(Stored items)
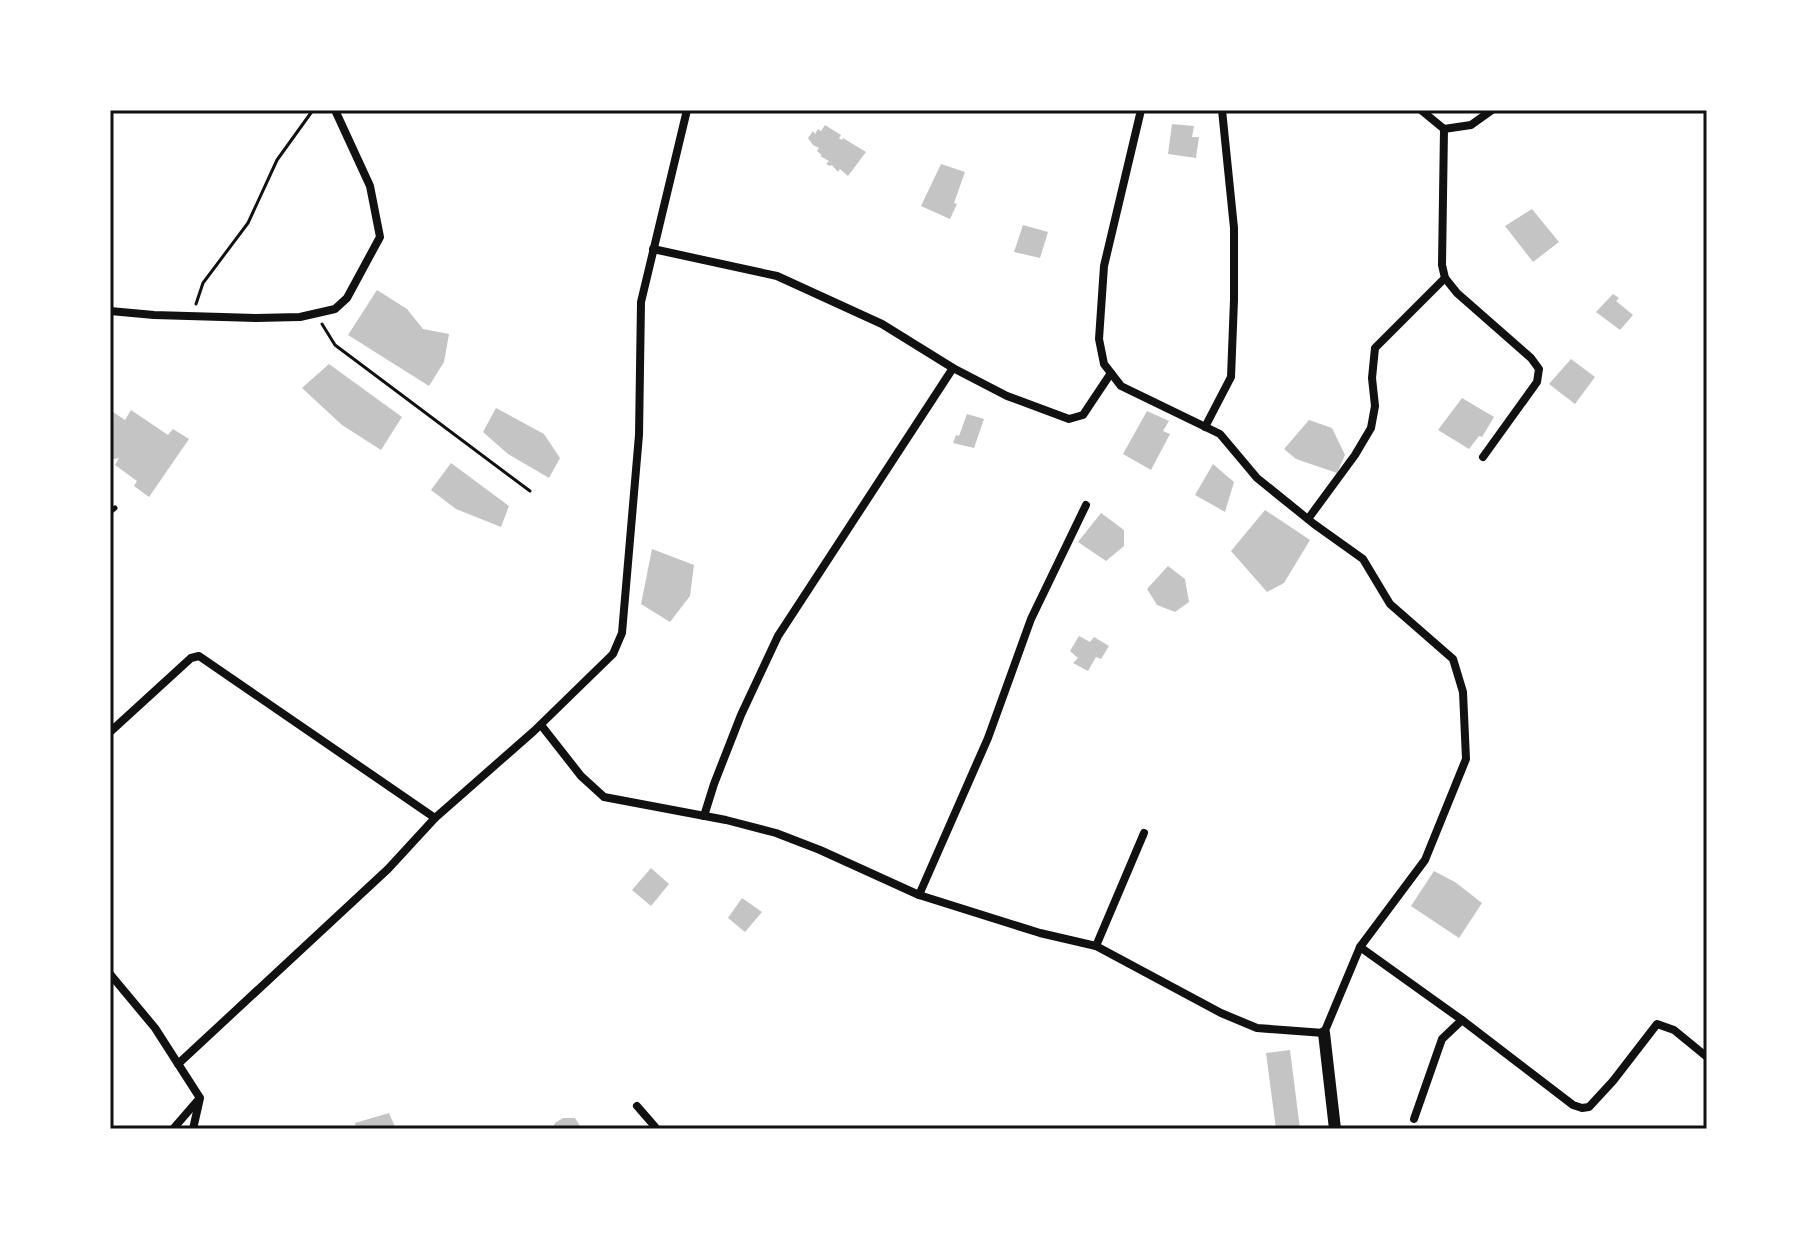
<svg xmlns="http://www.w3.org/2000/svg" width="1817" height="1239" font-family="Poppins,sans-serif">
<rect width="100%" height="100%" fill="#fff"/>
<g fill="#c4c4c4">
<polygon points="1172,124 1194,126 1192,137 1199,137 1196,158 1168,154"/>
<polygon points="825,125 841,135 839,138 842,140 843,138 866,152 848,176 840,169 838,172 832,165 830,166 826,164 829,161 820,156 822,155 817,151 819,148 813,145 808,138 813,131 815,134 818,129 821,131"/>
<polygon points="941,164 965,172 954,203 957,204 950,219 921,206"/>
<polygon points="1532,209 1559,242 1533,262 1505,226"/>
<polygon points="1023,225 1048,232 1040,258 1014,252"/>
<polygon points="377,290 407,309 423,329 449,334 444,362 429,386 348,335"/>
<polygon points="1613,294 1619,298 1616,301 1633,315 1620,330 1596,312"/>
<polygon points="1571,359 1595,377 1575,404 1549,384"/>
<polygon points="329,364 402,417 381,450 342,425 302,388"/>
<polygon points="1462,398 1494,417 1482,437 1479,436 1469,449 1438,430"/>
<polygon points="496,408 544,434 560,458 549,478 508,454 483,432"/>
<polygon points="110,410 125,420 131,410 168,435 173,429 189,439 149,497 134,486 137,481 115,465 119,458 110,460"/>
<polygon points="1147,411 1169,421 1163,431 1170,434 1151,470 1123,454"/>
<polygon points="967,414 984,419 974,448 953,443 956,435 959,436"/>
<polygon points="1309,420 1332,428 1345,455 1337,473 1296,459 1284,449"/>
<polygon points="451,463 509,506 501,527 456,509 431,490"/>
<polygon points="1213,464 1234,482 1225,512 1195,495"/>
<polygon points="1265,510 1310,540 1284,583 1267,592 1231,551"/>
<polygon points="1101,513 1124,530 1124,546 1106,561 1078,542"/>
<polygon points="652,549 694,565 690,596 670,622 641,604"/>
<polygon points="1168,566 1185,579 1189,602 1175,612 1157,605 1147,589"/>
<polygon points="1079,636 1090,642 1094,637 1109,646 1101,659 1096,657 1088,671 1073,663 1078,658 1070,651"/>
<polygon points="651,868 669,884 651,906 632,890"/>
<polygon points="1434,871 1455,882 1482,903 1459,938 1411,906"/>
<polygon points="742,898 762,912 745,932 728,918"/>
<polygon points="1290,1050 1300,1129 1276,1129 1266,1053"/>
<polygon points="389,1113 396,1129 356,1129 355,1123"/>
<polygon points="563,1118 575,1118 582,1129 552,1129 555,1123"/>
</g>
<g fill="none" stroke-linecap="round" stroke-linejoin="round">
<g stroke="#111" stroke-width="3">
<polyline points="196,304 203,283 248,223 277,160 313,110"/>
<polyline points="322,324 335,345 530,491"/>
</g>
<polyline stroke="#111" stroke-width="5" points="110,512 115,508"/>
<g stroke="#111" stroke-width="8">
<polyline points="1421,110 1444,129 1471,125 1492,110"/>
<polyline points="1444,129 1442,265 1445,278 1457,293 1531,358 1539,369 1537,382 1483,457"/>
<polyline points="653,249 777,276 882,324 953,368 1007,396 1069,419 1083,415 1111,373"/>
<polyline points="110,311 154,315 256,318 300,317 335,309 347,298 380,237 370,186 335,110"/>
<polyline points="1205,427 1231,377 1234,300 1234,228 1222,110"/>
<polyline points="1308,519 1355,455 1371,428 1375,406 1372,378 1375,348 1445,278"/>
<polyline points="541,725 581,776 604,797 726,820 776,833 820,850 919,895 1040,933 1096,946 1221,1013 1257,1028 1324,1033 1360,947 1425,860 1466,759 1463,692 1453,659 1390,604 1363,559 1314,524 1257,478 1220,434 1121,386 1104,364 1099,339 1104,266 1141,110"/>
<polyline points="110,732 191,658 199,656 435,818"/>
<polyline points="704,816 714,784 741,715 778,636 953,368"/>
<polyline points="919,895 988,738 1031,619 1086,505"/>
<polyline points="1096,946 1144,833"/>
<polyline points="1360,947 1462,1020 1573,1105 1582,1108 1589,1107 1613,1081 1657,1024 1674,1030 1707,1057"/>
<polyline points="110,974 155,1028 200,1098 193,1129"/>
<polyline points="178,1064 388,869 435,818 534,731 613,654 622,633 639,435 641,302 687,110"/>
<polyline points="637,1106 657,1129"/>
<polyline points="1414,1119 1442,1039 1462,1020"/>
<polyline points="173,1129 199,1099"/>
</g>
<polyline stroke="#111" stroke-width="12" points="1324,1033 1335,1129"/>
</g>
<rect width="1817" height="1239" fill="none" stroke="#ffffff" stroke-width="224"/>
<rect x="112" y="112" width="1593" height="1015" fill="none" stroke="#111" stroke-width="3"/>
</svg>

EXERCISE BRIEF. Each line of the data above needs to be retyped as it is, without any picture.

RESPONSE AREA.
<svg xmlns="http://www.w3.org/2000/svg" width="1817" height="1239" font-family="Poppins,sans-serif">
<rect width="100%" height="100%" fill="#fff"/>
<g fill="#c4c4c4">
<polygon points="1172,124 1194,126 1192,137 1199,137 1196,158 1168,154"/>
<polygon points="825,125 841,135 839,138 842,140 843,138 866,152 848,176 840,169 838,172 832,165 830,166 826,164 829,161 820,156 822,155 817,151 819,148 813,145 808,138 813,131 815,134 818,129 821,131"/>
<polygon points="941,164 965,172 954,203 957,204 950,219 921,206"/>
<polygon points="1532,209 1559,242 1533,262 1505,226"/>
<polygon points="1023,225 1048,232 1040,258 1014,252"/>
<polygon points="377,290 407,309 423,329 449,334 444,362 429,386 348,335"/>
<polygon points="1613,294 1619,298 1616,301 1633,315 1620,330 1596,312"/>
<polygon points="1571,359 1595,377 1575,404 1549,384"/>
<polygon points="329,364 402,417 381,450 342,425 302,388"/>
<polygon points="1462,398 1494,417 1482,437 1479,436 1469,449 1438,430"/>
<polygon points="496,408 544,434 560,458 549,478 508,454 483,432"/>
<polygon points="110,410 125,420 131,410 168,435 173,429 189,439 149,497 134,486 137,481 115,465 119,458 110,460"/>
<polygon points="1147,411 1169,421 1163,431 1170,434 1151,470 1123,454"/>
<polygon points="967,414 984,419 974,448 953,443 956,435 959,436"/>
<polygon points="1309,420 1332,428 1345,455 1337,473 1296,459 1284,449"/>
<polygon points="451,463 509,506 501,527 456,509 431,490"/>
<polygon points="1213,464 1234,482 1225,512 1195,495"/>
<polygon points="1265,510 1310,540 1284,583 1267,592 1231,551"/>
<polygon points="1101,513 1124,530 1124,546 1106,561 1078,542"/>
<polygon points="652,549 694,565 690,596 670,622 641,604"/>
<polygon points="1168,566 1185,579 1189,602 1175,612 1157,605 1147,589"/>
<polygon points="1079,636 1090,642 1094,637 1109,646 1101,659 1096,657 1088,671 1073,663 1078,658 1070,651"/>
<polygon points="651,868 669,884 651,906 632,890"/>
<polygon points="1434,871 1455,882 1482,903 1459,938 1411,906"/>
<polygon points="742,898 762,912 745,932 728,918"/>
<polygon points="1290,1050 1300,1129 1276,1129 1266,1053"/>
<polygon points="389,1113 396,1129 356,1129 355,1123"/>
<polygon points="563,1118 575,1118 582,1129 552,1129 555,1123"/>
</g>
<g fill="none" stroke-linecap="round" stroke-linejoin="round">
<g stroke="#111" stroke-width="3">
<polyline points="196,304 203,283 248,223 277,160 313,110"/>
<polyline points="322,324 335,345 530,491"/>
</g>
<polyline stroke="#111" stroke-width="5" points="110,512 115,508"/>
<g stroke="#111" stroke-width="8">
<polyline points="1421,110 1444,129 1471,125 1492,110"/>
<polyline points="1444,129 1442,265 1445,278 1457,293 1531,358 1539,369 1537,382 1483,457"/>
<polyline points="653,249 777,276 882,324 953,368 1007,396 1069,419 1083,415 1111,373"/>
<polyline points="110,311 154,315 256,318 300,317 335,309 347,298 380,237 370,186 335,110"/>
<polyline points="1205,427 1231,377 1234,300 1234,228 1222,110"/>
<polyline points="1308,519 1355,455 1371,428 1375,406 1372,378 1375,348 1445,278"/>
<polyline points="541,725 581,776 604,797 726,820 776,833 820,850 919,895 1040,933 1096,946 1221,1013 1257,1028 1324,1033 1360,947 1425,860 1466,759 1463,692 1453,659 1390,604 1363,559 1314,524 1257,478 1220,434 1121,386 1104,364 1099,339 1104,266 1141,110"/>
<polyline points="110,732 191,658 199,656 435,818"/>
<polyline points="704,816 714,784 741,715 778,636 953,368"/>
<polyline points="919,895 988,738 1031,619 1086,505"/>
<polyline points="1096,946 1144,833"/>
<polyline points="1360,947 1462,1020 1573,1105 1582,1108 1589,1107 1613,1081 1657,1024 1674,1030 1707,1057"/>
<polyline points="110,974 155,1028 200,1098 193,1129"/>
<polyline points="178,1064 388,869 435,818 534,731 613,654 622,633 639,435 641,302 687,110"/>
<polyline points="637,1106 657,1129"/>
<polyline points="1414,1119 1442,1039 1462,1020"/>
<polyline points="173,1129 199,1099"/>
</g>
<polyline stroke="#111" stroke-width="12" points="1324,1033 1335,1129"/>
</g>
<rect width="1817" height="1239" fill="none" stroke="#ffffff" stroke-width="224"/>
<rect x="112" y="112" width="1593" height="1015" fill="none" stroke="#111" stroke-width="3"/>
</svg>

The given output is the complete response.